Human activities are inherently complex, and even simple household tasks involve numerous object interactions. To better understand these activities and behaviors, it is crucial to model their dynamic interactions with the environment. The recent availability of affordable head-mounted cameras and egocentric data offers a more accessible and efficient means to understand dynamic human-object interactions in 3D environments. However, most existing methods for human activity modeling either focus on reconstructing 3D models of hand-object or human-scene interactions or on mapping 3D scenes, neglecting dynamic interactions with objects. The few existing solutions often require inputs from multiple sources, including multi-camera setups, depth-sensing cameras, or kinesthetic sensors. To this end, we introduce EgoGaussian, the first method capable of simultaneously reconstructing 3D scenes and dynamically tracking 3D object motion from RGB egocentric input alone. We leverage the uniquely discrete nature of Gaussian Splatting and segment dynamic interactions from the background. Our approach employs a clip-level online learning pipeline that leverages the dynamic nature of human activities, allowing us to reconstruct the temporal evolution of the scene in chronological order and track rigid object motion. Additionally, our method automatically segments object and background Gaussians, providing 3D representations for both static scenes and dynamic objects. EgoGaussian outperforms previous NeRF and Dynamic Gaussian methods in challenging in-the-wild videos and we also qualitatively demonstrate the high quality of the reconstructed models.

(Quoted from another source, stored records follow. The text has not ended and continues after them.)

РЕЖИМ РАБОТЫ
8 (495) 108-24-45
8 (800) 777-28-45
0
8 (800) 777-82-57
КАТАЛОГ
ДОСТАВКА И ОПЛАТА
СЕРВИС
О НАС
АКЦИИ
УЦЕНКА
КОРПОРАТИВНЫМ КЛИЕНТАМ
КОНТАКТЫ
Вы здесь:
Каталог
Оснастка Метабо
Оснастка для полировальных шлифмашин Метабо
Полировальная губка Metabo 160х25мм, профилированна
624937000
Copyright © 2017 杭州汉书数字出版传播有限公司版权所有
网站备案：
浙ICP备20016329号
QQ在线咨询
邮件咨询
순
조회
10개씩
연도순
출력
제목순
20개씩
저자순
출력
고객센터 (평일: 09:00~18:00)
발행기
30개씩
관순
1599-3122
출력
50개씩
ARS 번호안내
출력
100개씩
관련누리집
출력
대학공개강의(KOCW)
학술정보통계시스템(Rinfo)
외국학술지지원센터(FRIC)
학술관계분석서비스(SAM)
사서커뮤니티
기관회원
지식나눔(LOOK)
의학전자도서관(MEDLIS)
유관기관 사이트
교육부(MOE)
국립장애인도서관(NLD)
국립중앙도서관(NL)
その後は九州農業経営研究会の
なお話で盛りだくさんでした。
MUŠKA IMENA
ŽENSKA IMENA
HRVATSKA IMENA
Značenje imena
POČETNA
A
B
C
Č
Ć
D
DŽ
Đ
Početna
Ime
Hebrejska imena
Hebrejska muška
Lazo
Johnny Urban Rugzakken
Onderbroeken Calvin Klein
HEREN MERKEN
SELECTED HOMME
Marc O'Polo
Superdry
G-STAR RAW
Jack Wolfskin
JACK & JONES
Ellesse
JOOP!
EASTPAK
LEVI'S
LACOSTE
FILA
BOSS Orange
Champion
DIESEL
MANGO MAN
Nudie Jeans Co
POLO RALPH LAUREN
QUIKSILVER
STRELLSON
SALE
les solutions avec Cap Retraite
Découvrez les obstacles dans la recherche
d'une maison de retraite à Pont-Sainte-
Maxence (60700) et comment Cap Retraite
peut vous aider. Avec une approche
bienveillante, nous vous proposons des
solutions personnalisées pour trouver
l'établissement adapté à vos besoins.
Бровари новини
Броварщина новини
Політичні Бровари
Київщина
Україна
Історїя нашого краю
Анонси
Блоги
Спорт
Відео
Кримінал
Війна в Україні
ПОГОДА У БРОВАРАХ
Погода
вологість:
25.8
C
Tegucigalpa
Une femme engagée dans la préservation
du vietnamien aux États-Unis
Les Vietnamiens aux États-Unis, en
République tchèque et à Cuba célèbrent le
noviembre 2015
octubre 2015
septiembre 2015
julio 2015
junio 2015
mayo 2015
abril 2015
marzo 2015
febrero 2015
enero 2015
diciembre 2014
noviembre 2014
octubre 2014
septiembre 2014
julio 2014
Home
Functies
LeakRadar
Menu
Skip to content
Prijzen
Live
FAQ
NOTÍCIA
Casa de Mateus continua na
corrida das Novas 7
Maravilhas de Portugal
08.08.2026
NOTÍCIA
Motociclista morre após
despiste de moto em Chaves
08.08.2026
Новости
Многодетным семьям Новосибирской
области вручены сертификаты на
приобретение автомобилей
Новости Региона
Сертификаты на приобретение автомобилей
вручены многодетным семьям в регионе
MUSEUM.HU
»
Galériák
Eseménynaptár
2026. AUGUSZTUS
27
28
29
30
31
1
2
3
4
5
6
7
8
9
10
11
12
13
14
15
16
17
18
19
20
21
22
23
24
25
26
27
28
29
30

人类活动本质上复杂,即使是简单的家庭任务也涉及大量的物体交互。为了更好地理解这些活动和行为,关键在于模拟它们与环境的动态交互。近年来,廉价的头戴摄像机和自我中心数据的可用性提供了在3D环境中理解动态人-物交互更为可靠和高效的手段。然而,大多数现有的人类活动建模方法要么专注于重建手-物体或人-场景交互的3D模型,要么专注于映射3D场景,忽视了对物体的动态交互。现有的解决方案通常需要来自多个来源的输入,包括多摄像头设置、深度感知摄像头或动态传感器。 为此,我们介绍了EgoGaussian,这是第一种能够仅通过RGB自我中心输入同时重建3D场景和动态跟踪3D物体运动的方法。我们利用了高斯斑点的独特离散特性,并从背景中分割动态交互。我们的方法采用了一个剪辑级在线学习管道,利用人类活动的动态特性,允许我们按时间顺序重建场景的时间演变并跟踪刚性物体运动。此外,我们的方法自动分割物体和背景高斯函数,为静态场景和动态物体提供3D表示。 EgoGaussian在野外视频中的表现优于先前的NeRF和动态高斯方法,我们还在质量上展示了重建模型的高质量特性。